George McGovern, a long time Congressman and Senator from South Dakota and the 1972 Democrat Presidential candidate, was briefly a member of the Marquette University faculty.

In the spring of 1996, McGovern held the Allis Chalmers Chair in History at Marquette University. In that capacity, he taught a course on the History of American Foreign Relations.

McGovern’s long service in Congress was not his only credential for such a position. After serving as a bomber pilot during World War II, he graduated from Dakota Wesleyan College in his native South Dakota, and later earned a PhD in American History from Northwestern University. Even before completing his PhD, he returned to Dakota Wesleyan as a professor of History and Political Science. He remained at Dakota Wesleyan until 1956 when he was elected to Congress from South Dakota’s First District.

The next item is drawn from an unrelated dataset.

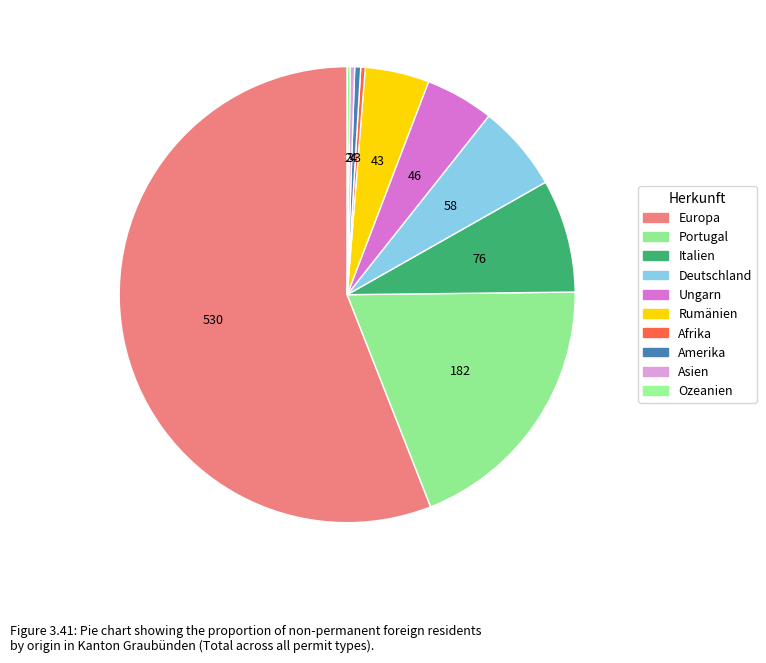

What is the smallest slice in the pie chart?

Ozeanien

Prof. McGovern’s course was quite popular with Marquette students, and his lectures were delivered in the auditorium in Cudahy Hall. In addition to the regularly enrolled students, the audience for the lectures always included a large number of “auditors” from across the university. In my first year on the law school faculty, I attended many of these lectures.

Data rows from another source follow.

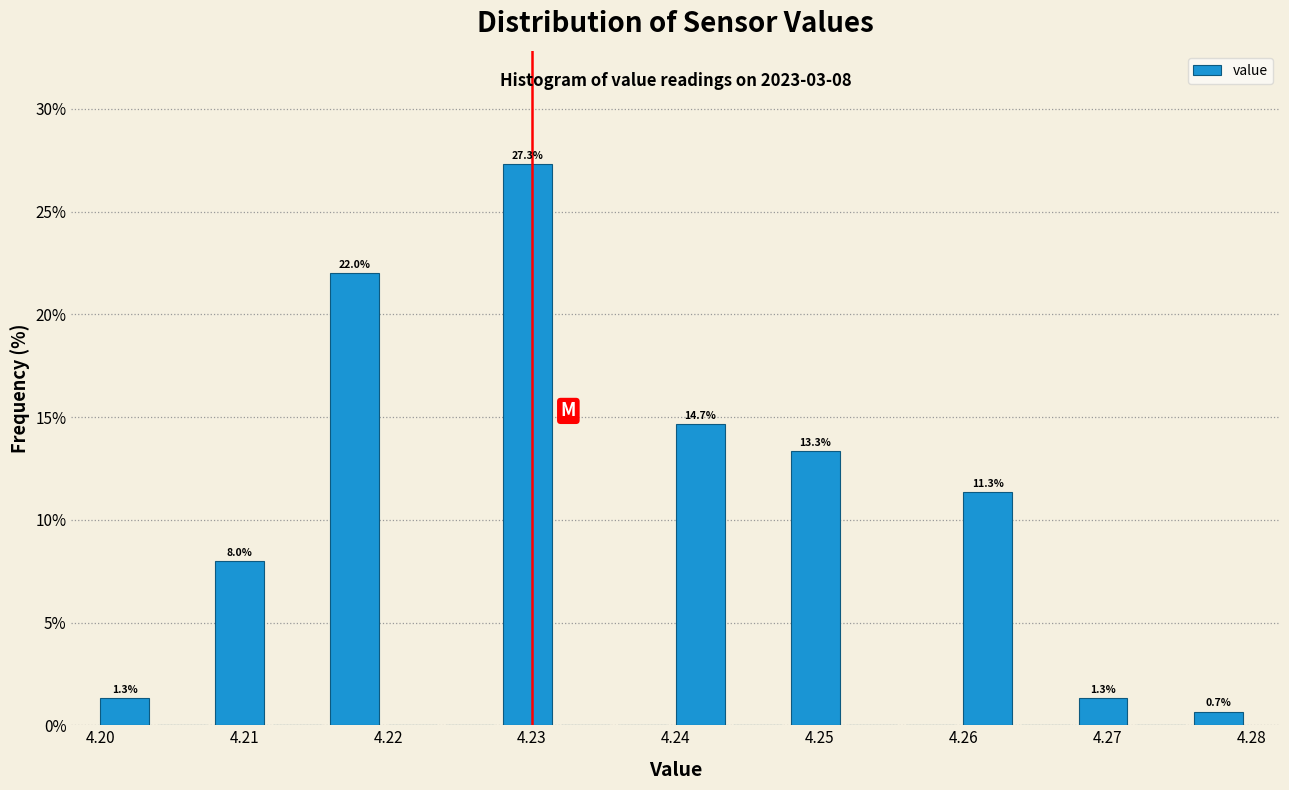

Which range on the x-axis has the tallest bar?

4.228 to 4.232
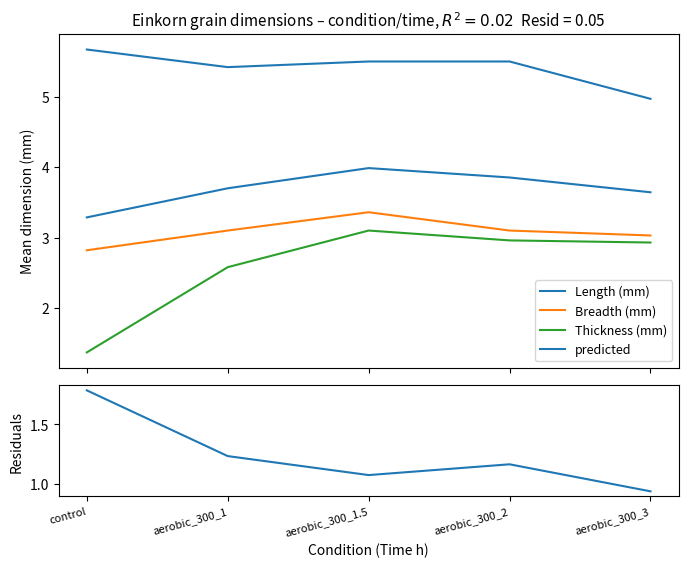

What is the label of the 4th point from the left?

aerobic_300_2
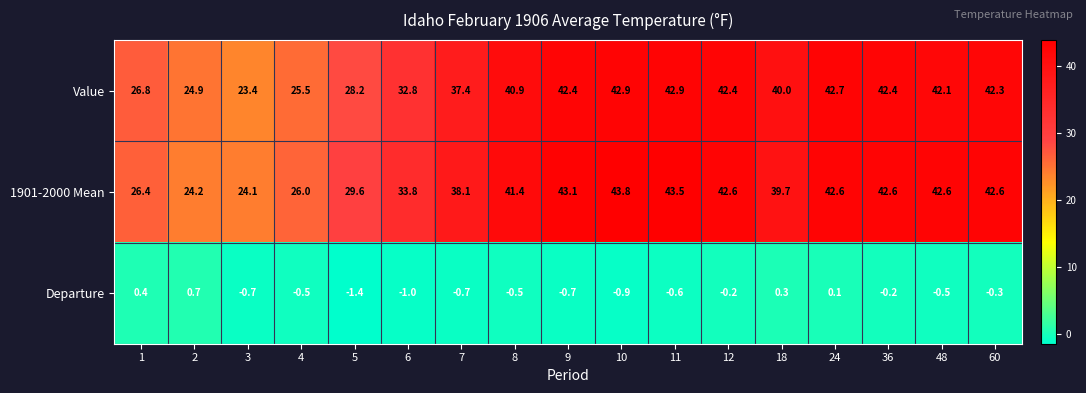

Which series changed the most between 11 and 60?

1901-2000 Mean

One of the best parts of the class was McGovern’s willingness to remain after his lecture and answer questions from the audience. As I recall, most of the questions came from the auditors, many of whom also expressed their appreciation to the Senator for his heroic stand against the Vietnam War more than two decades earlier. Many of those, like me, had cast their first vote in a presidential election in 1972.

Sen. McGovern passed away on October 21, at the age of 90. In 1972, the outspoken opponent of the Vietnam War lost the presidential election to incumbent Richard Nixon who prevailed in the Electoral College by a vote of 520-17. After the election, he continued to represent South Dakota in the United States Senate until 1981.